Across the way the Chapman Building.
It was designed by WF Johnson and Partners of Leamington Spa, as a lecture theatre block and gallery. It sits with its long axis running parallel to the railway behind. The series of grey volumes, occasionally punctuated by colourful floods of red and green trailing ivy, hang together in a less than convincing composition. The orientation and access to the building seem confused and detached from any cohesive relationship to the rest of the campus, but there is something perversely attractive about the right essay in the wrong language. The reinforced concrete building contained five lecture theatres, communal spaces, an art gallery, AV support areas and basement plant rooms. Following a major refurbishment in 2012, several additions were made to the exterior and its total concrete presence somewhat diminished. It still houses lecture theatres and a number of other learning and social spaces.
To the rear of the building there are some of the original details, now painted a series of funny colours.
A ways down the road the former Salford Technical College.

# [Direction 1]
Can you repeat the entries from the line holding "family: Sapindaceae" through the line holding "order: Orthoptera", both lines included?

Stored data:
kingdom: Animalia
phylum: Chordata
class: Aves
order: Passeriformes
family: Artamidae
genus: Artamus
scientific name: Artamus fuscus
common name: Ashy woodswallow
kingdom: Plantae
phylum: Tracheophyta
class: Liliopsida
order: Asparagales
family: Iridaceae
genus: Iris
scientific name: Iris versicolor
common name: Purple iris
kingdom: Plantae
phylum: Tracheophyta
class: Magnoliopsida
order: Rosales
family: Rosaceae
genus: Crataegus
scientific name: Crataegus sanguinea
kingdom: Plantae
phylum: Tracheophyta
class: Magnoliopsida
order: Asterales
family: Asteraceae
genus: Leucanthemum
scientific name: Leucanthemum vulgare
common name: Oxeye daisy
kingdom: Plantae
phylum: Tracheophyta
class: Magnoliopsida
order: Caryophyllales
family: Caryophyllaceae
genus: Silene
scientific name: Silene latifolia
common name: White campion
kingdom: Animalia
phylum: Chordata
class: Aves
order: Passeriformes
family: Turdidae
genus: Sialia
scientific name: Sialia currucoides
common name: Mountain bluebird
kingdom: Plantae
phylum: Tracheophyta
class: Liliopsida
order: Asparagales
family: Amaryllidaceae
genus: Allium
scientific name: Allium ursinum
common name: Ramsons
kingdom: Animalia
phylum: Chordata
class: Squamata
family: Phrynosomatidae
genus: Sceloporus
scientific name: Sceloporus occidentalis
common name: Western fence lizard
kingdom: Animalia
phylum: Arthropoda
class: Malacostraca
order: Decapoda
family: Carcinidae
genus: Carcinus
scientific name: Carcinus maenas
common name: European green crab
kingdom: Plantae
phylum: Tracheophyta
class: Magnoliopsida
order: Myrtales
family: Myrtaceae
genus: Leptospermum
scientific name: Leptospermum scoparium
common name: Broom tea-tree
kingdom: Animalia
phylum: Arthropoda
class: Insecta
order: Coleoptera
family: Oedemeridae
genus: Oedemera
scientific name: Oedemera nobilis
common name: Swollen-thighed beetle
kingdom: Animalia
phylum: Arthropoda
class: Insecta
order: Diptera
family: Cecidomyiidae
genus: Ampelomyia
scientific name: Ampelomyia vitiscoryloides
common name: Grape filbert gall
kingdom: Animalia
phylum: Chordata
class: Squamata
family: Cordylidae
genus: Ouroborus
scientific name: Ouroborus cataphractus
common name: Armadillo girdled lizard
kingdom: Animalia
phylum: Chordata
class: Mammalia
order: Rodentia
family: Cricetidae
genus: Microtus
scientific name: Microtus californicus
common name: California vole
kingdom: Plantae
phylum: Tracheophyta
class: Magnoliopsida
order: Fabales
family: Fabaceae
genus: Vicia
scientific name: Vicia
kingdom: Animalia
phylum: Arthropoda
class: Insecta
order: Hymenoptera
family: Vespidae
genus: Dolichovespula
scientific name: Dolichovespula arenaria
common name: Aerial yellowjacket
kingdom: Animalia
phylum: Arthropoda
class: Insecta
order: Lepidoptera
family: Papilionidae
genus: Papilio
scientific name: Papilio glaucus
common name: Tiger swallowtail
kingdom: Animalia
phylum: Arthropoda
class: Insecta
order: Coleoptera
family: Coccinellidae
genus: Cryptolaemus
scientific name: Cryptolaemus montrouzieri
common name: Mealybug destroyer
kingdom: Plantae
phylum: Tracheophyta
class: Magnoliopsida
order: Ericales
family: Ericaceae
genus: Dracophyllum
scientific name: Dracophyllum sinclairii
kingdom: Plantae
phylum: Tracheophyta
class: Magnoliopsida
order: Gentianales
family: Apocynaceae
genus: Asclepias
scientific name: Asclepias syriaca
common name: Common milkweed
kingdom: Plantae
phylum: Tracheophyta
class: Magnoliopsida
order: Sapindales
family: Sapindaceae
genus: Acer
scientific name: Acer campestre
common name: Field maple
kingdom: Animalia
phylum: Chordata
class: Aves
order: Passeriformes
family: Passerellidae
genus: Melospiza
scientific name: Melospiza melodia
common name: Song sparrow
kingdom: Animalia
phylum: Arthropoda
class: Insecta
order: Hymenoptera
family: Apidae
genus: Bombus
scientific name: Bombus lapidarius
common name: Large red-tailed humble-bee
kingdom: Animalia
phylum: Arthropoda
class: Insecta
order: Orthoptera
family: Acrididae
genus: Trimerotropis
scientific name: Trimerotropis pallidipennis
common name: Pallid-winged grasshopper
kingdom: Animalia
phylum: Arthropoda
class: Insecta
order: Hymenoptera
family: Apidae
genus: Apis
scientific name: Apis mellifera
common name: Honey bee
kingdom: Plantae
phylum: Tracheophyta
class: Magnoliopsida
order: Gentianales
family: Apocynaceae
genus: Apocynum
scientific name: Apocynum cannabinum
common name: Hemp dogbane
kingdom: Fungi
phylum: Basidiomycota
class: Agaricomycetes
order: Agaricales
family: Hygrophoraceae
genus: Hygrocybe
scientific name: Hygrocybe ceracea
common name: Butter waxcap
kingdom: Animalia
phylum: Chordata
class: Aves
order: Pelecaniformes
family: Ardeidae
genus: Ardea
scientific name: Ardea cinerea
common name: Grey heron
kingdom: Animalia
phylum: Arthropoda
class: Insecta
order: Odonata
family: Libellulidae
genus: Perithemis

# [Direction 2]
According to the passage on the Chapman Building, what did the reinforced concrete building contain?

# [Full answer 1]
family: Sapindaceae
genus: Acer
scientific name: Acer campestre
common name: Field maple
kingdom: Animalia
phylum: Chordata
class: Aves
order: Passeriformes
family: Passerellidae
genus: Melospiza
scientific name: Melospiza melodia
common name: Song sparrow
kingdom: Animalia
phylum: Arthropoda
class: Insecta
order: Hymenoptera
family: Apidae
genus: Bombus
scientific name: Bombus lapidarius
common name: Large red-tailed humble-bee
kingdom: Animalia
phylum: Arthropoda
class: Insecta
order: Orthoptera

# [Full answer 2]
- Five lecture theatres
- Communal spaces
- An art gallery
- AV support areas
- Basement plant rooms